County Auditor Geis reported similar difficulties. A year ago, Geis said he learned Lompoc Housing had failed to provide the county with any annual financial reports, as required of all HUD funding recipients, since 2007. Also missing was the required certification that residents occupying Lompoc Housing’s affordable units met federal income requirements. Geis said getting information from Ehrlich proved exceptionally difficult. Ultimately, Geis said he got three years of checkbooks, and that was only because he threatened to cut off funding outright. What he received astounded him. Lompoc Housing had no accounting system. He pored through three years of old checks. It was like opening a closet and having a massive tangle of Christmas tree lights fall out. “They just made stuff up,” he said. For instance, the county gave Lompoc Housing $50,000 to help get its finances in order; instead, Geis said, that money was used to pay down an existing note.

Joni Gray's assistant, Susan Warnstrom was president of Lompoc Housing until recently resigning.
Paul Wellman (file)

Warnstrom then approached Geis, but it wasn’t clear to him exactly what hat Warnstrom was wearing — that of board president or as the assistant to Supervisor Gray. Warnstrom told Geis, “We need more money.” If Lompoc Housing went down because the county cut off funds, she warned, the county could find itself legally liable to pay HUD back some of that money. But if the county kicked in enough to help Lompoc Housing rehab its rentals, she promised him, the nonprofit could get back on its feet. Geis, however, refused more money. The mess was just too big.

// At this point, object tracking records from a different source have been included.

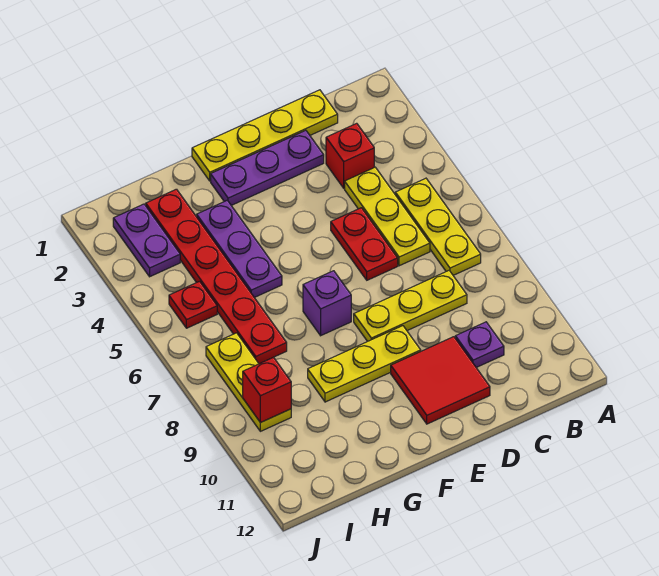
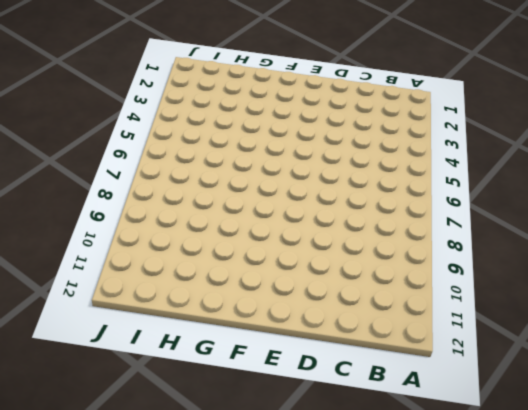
none -> yellow plate B5:B7 level 1
none -> yellow plate C1:F1 level 1
none -> red brick C3 level 1

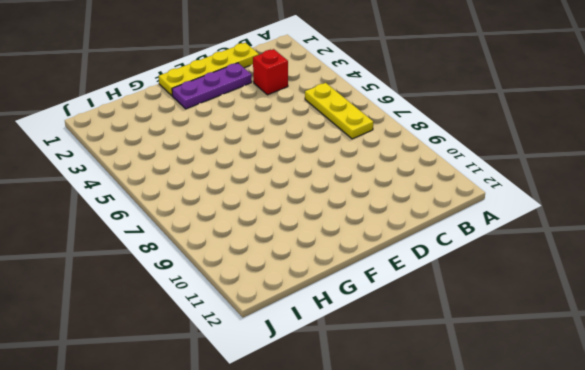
none -> yellow plate C4:C6 level 1
none -> yellow plate C8:E8 level 1
none -> purple plate C10 level 1

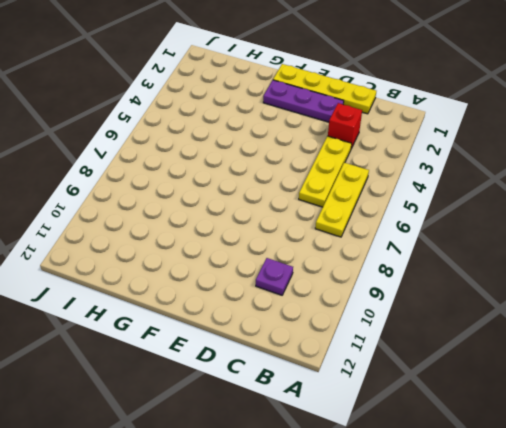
none -> yellow plate C8:E8 level 1
none -> red plate D5:D6 level 1
none -> red tile D10:E11 level 1

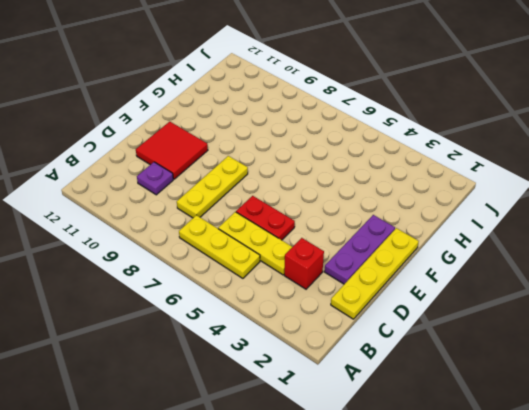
none -> yellow plate E9:G9 level 1
none -> purple brick F7 level 1
none -> purple plate G3:G5 level 1

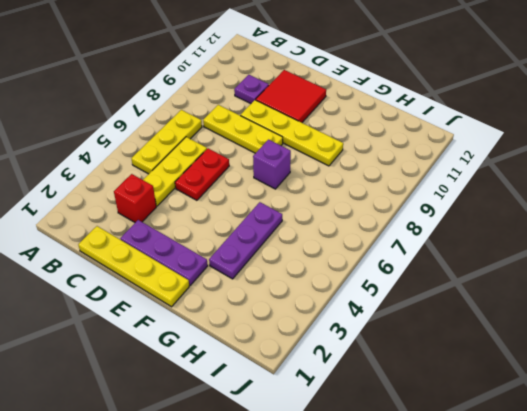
yellow plate D9:G9 level 1 -> yellow plate E9:G9 level 1
none -> red plate H2:H7 level 1
none -> purple plate I2:I3 level 1
none -> red plate I5 level 1

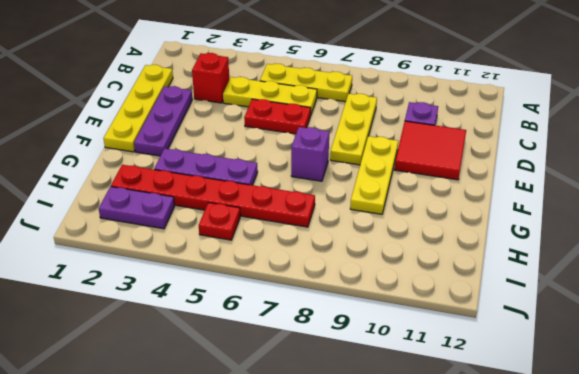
none -> yellow plate I7:I9 level 1
none -> red brick I9 level 2

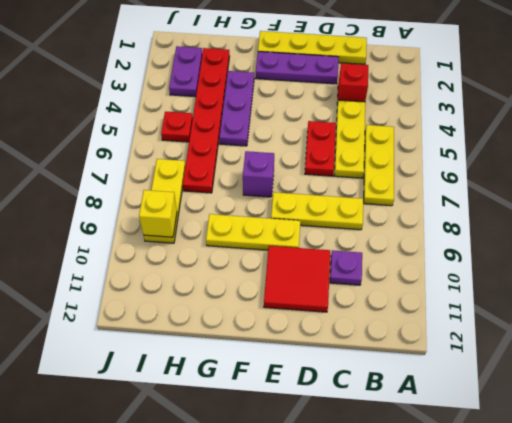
yellow brick I9 level 2 -> red brick I9 level 2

It was by reading Lompoc Housing’s checkbook that Geis eventually discovered the nonprofit had been making payments to Supervisor Gray’s law firm. He declined to say how many checks or for what amount. But it was enough for Geis to contact the County Counsel’s office. Gray was notified she needed to recuse herself from future votes. Today, Gray acknowledges she should have recused herself and that she wished the county counsel had contacted her sooner. Gray said she intends to cure the problem by retiring from her law firm. That way, she said, she can participate in the effort to find a solution. But when asked about Ehrlich using Gray’s fax machine to demand Liann Noble’s termination for sneaking into the Bridgestone homeless shelter, Gray said, “Oh, jeez, I didn’t know that’s what they were doing.”

Like I say, not being an attorney, I can’t tell you what laws were broken. But from where I sit, the whole thing stinks to high heaven.


On Tuesday, February 21, the Santa Barbara County Board of Supervisors meets to discuss how the Bridgehouse Shelter might be reopened, along with other aspects of the Lompoc Housing and Community Development Corporation.